こちらに視線を向けていないので心情は分からない。
ただもしかすると変な人だと思われているのかも……。
「──だ」
「え?」
「全くもってその通りだ!!!!」
池森紫崎は俯き気味だった顔を上げると、拳を握りしめて言った。
「現実の世界じゃただ普通の人間でしかなかった主人公が、チハとなって異世界転生し、限られた環境や力を工夫して戦って行く姿がカッコイイ!! それにチハたんだけじゃない。周りのキャラクターはそれぞれが個性を持っていて、辛い過去を持っている。そして作り込まれた世界観に強大な陰謀の世界……! こんなの、読まない方がおかしい!!」
「……!!!!」
それは、彼女が私と同類であることを示すのに十分な要素であった。
そこから私たちが打ち解けるのは早かった。
好きなキャラ、好きなセリフ、好きなシーン、最新刊の考察、これからの展開の予想等々、会話は多岐にわたり気が付けば30分の時が過ぎていた。
「遅いけどどうかしたの? トノカ」
不意に、そんな声が会話に混じってきた。
「………………あっ」
「?」
様子を見に来た望月桜だ。
望月さんと池森の視線が合う。
その瞬間、今まで熱烈な議論を交わしていた空気が一変する。
「あ、あわわわわわ……!?」
どうやら池森は相当なトラウマを植え付けられたらしい。
顔を青くしている。
ある程度戦闘力はあったし、そこまで怖じ気付く必要はないのでは? と思ったが、ここは公共施設の中。
休日で人通りも多く、こんな所で魔術は使えない。
それに彼女は今オフのようだし、魔力も回復しきっていないのだろう。
加えてこの至近距離。
例え魔術が使える環境だとしても、この距離は剣の間合いだ。
「あ、君は昨日の……」
望月さんも気が付いたらしい。
少し表情を硬くする。
「ま、待ってください!? ストップ! ストープ!!」
今にも戦いが起きそうな空気を感じ、慌てて間に入る。
「この人は戦う気はないみたいですし、もう停戦に合意したので早まらないでください!!」
池森も首を盾に振る。
「そ、そうだ。
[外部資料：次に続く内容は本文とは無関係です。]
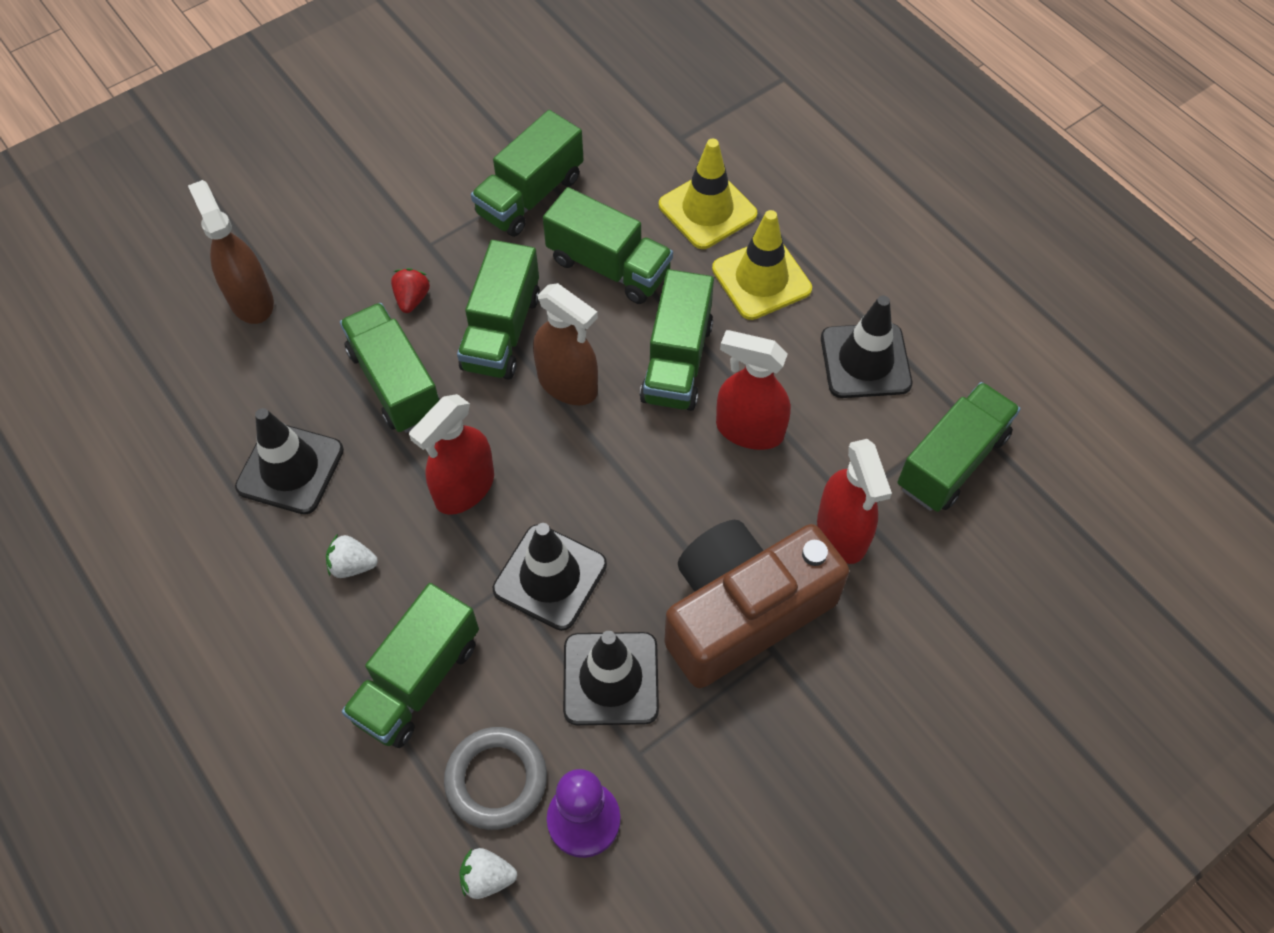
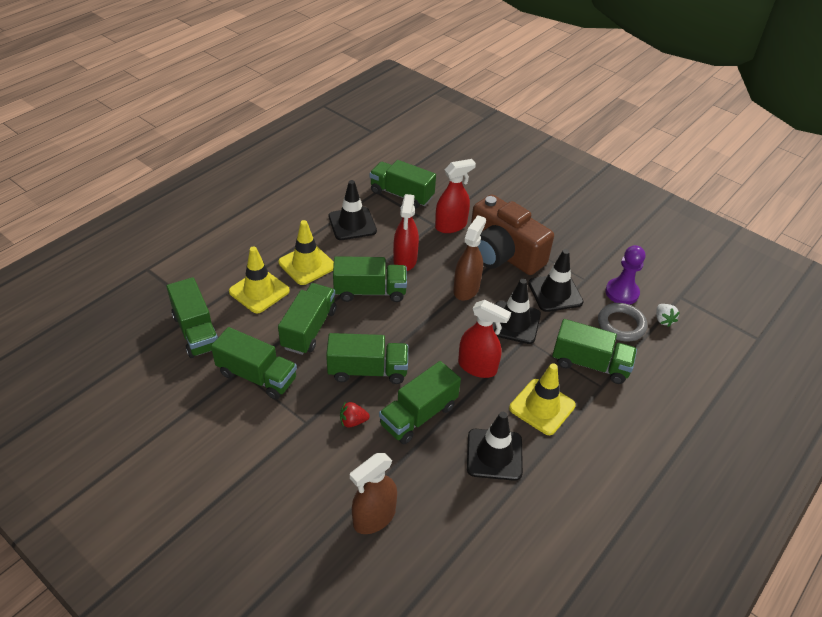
camera: 105 degrees left, 15 degrees down
white strawberry [326,534,378,578] -> yellow traffic cone [509,363,576,435]
brown spray bottle [533,283,598,405] -> brown spray bottle moved to [453,215,486,301]
none -> green truck [166,277,218,358]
自身に先頭の意思はもうない……」
「ふぅん。……じゃあ、昨日トノカを襲った理由を教えてくれるかな?」
「っ……! そ、それは……」
目を逸らす池森紫咲。
確かになぜ私を襲ったのか、具体的な理由は聞いていなかったな。
「そういえば、私体術もできるんだよね。」
不意に望月さんが言った。
「たい……じゅつ?」
何故に? と思ったが、池森には十分な脅しであったらしい。
数歩後ずさっている。
「ここじゃ魔法は使えないけど、首の辺りをストッてして、人目がない所に連れて行ってから力づくに聞き出すことだってできる」
「「あ、あぁぁ……」」
その言葉に私もビビっていた。
望月さんは私を退けると、尻餅をつく池森の方に手を添え、囁くように言った。
「だから、教えてほしいな?」
「………………わかった……」
結果、池森はほぼ強制的に話すことになった。